### Exercise goal
Using the records below, copy every line that holds the string "Pension".

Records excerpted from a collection
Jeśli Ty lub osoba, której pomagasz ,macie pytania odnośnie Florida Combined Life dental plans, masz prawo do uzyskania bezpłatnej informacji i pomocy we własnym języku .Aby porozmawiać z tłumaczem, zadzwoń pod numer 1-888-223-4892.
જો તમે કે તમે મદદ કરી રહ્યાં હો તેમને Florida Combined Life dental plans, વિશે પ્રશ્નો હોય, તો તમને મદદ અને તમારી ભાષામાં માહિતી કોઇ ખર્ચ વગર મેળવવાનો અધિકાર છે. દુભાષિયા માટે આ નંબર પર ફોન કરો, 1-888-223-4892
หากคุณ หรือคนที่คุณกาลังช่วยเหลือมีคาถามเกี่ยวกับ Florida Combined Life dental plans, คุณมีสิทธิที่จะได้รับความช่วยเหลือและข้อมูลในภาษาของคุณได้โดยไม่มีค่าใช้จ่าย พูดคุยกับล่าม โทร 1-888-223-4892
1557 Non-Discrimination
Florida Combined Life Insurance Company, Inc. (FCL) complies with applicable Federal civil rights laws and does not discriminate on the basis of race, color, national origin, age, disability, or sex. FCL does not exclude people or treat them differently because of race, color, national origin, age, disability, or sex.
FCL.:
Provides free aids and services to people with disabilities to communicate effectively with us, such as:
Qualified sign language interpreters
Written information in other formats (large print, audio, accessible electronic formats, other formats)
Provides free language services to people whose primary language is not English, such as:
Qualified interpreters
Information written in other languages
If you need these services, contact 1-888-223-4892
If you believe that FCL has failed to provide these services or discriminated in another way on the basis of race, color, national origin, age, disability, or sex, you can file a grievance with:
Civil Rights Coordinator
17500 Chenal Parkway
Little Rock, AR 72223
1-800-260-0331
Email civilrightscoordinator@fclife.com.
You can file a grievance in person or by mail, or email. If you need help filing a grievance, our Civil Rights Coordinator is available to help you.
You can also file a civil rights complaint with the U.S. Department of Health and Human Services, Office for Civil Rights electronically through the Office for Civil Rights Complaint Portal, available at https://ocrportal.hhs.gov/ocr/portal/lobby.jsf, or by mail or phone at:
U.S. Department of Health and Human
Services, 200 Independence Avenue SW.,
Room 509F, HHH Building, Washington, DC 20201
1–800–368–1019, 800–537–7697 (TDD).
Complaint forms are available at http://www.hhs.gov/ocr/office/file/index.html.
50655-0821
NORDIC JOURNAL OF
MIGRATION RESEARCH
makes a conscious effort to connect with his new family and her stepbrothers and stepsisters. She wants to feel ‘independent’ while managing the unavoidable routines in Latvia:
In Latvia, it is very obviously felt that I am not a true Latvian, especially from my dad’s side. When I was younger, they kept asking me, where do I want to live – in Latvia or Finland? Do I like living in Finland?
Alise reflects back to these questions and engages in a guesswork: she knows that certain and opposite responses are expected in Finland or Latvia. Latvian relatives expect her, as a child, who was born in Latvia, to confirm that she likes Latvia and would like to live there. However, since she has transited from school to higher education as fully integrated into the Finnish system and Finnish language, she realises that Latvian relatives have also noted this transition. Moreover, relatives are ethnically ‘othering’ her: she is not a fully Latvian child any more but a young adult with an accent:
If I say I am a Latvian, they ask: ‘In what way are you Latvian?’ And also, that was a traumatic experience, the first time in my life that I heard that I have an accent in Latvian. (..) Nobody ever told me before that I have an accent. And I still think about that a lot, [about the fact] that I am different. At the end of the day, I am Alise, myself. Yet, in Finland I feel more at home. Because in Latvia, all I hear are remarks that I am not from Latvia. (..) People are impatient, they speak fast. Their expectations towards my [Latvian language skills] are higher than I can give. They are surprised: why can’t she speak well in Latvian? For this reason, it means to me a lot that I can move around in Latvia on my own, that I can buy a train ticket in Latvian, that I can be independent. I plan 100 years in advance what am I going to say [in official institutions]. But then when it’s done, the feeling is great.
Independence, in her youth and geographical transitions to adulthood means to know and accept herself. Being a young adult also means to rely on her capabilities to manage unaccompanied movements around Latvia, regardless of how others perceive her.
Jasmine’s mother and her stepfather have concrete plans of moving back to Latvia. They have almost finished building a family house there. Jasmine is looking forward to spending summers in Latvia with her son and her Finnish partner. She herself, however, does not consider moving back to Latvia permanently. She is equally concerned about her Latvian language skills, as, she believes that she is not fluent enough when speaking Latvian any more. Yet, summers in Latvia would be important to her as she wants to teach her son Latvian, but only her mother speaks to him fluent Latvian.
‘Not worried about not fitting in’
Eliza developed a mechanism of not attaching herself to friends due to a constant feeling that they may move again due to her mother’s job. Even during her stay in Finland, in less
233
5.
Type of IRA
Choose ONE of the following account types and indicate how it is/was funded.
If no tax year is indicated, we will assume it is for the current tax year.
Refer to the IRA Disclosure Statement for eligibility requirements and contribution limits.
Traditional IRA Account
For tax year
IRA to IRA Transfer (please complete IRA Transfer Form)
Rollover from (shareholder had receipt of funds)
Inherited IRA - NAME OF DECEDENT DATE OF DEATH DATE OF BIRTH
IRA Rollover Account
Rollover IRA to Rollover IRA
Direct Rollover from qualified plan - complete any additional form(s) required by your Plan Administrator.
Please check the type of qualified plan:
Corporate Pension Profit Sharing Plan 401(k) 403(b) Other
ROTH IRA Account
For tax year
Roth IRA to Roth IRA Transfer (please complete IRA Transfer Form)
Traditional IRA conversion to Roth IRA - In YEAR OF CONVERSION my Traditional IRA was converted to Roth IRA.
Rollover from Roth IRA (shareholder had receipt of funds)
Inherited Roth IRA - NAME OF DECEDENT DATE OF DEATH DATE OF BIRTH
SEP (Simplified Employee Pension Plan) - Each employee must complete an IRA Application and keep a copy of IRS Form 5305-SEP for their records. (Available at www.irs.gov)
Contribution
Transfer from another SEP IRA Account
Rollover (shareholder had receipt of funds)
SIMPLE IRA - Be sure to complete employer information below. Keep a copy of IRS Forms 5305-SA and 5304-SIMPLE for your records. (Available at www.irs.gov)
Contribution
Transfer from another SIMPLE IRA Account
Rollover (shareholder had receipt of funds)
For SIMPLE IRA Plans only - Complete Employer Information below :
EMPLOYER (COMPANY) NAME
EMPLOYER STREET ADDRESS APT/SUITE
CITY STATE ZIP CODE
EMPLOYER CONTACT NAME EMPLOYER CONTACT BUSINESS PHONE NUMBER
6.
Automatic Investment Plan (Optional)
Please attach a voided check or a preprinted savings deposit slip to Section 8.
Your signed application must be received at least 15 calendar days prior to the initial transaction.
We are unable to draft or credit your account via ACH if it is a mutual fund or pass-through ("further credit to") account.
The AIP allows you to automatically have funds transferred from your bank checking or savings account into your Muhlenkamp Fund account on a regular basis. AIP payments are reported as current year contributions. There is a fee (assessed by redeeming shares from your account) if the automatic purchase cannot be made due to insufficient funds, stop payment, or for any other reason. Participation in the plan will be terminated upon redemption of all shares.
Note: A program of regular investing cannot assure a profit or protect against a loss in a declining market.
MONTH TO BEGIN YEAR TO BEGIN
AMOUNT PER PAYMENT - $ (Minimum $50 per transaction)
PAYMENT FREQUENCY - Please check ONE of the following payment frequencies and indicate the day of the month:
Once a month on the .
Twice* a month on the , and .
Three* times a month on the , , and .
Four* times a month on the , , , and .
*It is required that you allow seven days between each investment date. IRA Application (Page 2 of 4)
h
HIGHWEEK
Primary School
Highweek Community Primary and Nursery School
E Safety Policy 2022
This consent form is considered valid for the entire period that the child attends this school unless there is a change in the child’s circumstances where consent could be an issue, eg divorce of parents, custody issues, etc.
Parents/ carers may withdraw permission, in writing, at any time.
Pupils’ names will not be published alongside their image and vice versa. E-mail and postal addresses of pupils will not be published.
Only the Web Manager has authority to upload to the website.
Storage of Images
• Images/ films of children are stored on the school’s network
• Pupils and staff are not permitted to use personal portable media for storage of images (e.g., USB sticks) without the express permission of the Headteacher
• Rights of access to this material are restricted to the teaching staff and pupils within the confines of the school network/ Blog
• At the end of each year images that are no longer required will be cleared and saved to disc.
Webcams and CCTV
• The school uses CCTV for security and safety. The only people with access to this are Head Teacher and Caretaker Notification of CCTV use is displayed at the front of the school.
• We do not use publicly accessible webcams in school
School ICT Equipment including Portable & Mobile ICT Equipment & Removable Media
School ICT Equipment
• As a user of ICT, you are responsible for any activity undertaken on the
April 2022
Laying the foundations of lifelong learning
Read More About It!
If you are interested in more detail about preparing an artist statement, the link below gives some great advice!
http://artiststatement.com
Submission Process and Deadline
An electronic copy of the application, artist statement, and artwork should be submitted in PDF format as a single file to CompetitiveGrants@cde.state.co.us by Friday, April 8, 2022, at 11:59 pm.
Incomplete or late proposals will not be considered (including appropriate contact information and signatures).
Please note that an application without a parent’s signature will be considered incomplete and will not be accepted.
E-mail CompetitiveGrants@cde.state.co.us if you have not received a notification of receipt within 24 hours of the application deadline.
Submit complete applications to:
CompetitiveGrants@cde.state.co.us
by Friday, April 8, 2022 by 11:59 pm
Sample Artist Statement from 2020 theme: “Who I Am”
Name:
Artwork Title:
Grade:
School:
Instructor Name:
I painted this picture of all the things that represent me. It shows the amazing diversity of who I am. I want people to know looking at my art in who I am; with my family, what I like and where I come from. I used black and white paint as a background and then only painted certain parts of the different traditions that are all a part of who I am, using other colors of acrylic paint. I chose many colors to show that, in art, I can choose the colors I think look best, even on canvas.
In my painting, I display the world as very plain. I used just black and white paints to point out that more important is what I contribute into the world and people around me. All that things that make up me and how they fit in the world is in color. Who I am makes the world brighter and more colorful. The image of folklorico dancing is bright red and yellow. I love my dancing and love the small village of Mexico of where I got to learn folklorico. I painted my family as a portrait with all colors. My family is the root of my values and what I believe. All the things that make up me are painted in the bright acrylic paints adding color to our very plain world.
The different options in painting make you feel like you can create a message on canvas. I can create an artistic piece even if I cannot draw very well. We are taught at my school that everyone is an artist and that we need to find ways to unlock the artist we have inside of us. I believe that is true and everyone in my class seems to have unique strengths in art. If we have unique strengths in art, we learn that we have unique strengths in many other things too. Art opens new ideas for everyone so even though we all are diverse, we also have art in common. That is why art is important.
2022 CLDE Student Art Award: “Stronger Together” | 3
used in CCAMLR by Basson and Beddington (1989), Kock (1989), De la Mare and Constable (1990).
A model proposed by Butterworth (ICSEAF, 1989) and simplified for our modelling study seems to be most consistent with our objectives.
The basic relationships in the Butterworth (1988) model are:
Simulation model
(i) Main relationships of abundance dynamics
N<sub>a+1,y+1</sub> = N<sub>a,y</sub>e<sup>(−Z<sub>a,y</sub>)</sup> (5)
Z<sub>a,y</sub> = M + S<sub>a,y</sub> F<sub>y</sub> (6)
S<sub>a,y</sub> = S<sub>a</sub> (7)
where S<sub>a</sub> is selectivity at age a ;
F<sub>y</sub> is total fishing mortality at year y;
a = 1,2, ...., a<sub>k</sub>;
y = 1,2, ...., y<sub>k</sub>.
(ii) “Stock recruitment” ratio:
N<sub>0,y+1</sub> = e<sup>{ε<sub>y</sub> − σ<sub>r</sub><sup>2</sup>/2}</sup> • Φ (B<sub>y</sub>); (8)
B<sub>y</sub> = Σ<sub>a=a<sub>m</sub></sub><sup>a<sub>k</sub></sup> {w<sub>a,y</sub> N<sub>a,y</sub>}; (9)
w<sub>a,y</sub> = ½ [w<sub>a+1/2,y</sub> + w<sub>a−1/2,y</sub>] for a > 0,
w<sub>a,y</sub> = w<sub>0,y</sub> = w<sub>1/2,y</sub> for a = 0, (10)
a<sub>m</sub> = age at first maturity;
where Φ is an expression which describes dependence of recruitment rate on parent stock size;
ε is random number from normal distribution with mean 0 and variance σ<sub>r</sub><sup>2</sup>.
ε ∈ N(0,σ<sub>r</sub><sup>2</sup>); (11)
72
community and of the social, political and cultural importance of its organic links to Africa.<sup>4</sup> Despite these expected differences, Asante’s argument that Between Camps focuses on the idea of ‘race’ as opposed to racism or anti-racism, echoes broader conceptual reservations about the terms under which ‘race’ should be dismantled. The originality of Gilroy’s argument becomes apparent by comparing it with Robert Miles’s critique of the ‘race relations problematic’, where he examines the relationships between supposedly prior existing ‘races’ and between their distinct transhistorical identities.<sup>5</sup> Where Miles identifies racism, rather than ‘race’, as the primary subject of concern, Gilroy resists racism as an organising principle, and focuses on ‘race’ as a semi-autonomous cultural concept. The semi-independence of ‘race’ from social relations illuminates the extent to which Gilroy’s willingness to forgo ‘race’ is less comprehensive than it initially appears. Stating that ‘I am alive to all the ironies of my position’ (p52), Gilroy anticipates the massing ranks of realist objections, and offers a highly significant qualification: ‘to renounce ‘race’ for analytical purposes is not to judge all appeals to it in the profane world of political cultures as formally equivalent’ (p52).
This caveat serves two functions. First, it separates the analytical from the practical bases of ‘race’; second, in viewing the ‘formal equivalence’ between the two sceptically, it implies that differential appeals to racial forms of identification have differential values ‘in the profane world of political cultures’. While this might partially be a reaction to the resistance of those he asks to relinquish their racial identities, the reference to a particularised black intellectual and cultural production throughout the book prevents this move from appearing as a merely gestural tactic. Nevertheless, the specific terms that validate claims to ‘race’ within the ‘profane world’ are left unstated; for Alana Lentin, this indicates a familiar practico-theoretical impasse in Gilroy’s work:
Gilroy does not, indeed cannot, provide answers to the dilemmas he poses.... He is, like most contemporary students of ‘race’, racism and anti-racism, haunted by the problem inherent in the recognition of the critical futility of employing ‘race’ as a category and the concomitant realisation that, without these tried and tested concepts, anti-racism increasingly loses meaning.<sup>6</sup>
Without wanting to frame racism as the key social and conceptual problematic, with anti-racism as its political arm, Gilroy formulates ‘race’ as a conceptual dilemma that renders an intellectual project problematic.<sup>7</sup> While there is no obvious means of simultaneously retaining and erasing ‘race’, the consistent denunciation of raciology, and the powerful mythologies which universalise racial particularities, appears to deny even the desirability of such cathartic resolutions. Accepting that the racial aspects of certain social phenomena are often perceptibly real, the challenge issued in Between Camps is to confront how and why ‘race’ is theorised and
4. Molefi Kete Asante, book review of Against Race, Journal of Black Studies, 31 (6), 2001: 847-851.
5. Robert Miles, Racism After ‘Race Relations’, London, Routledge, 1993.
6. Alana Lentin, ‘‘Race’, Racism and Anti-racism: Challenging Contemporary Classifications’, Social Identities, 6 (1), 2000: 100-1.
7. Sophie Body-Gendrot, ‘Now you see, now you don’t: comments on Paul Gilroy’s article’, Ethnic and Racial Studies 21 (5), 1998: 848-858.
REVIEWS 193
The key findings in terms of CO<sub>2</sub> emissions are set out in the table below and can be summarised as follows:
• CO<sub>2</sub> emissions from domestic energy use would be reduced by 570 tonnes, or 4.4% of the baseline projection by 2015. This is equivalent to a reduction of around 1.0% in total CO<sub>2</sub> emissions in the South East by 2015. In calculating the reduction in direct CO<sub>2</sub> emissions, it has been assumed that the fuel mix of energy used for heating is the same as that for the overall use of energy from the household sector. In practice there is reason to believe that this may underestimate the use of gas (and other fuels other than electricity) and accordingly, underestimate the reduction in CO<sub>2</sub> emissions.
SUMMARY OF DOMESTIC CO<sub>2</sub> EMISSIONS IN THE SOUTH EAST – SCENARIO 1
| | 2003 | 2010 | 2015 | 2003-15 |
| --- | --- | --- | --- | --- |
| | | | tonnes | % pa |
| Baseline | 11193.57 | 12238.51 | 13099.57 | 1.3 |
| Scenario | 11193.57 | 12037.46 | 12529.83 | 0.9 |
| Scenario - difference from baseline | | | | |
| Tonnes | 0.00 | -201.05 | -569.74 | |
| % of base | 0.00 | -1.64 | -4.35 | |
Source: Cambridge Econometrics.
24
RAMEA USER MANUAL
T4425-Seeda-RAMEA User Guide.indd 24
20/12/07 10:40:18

### Exercise solution
Corporate Pension Profit Sharing Plan 401(k) 403(b) Other
SEP (Simplified Employee Pension Plan) - Each employee must complete an IRA Application and keep a copy of IRS Form 5305-SEP for their records. (Available at www.irs.gov)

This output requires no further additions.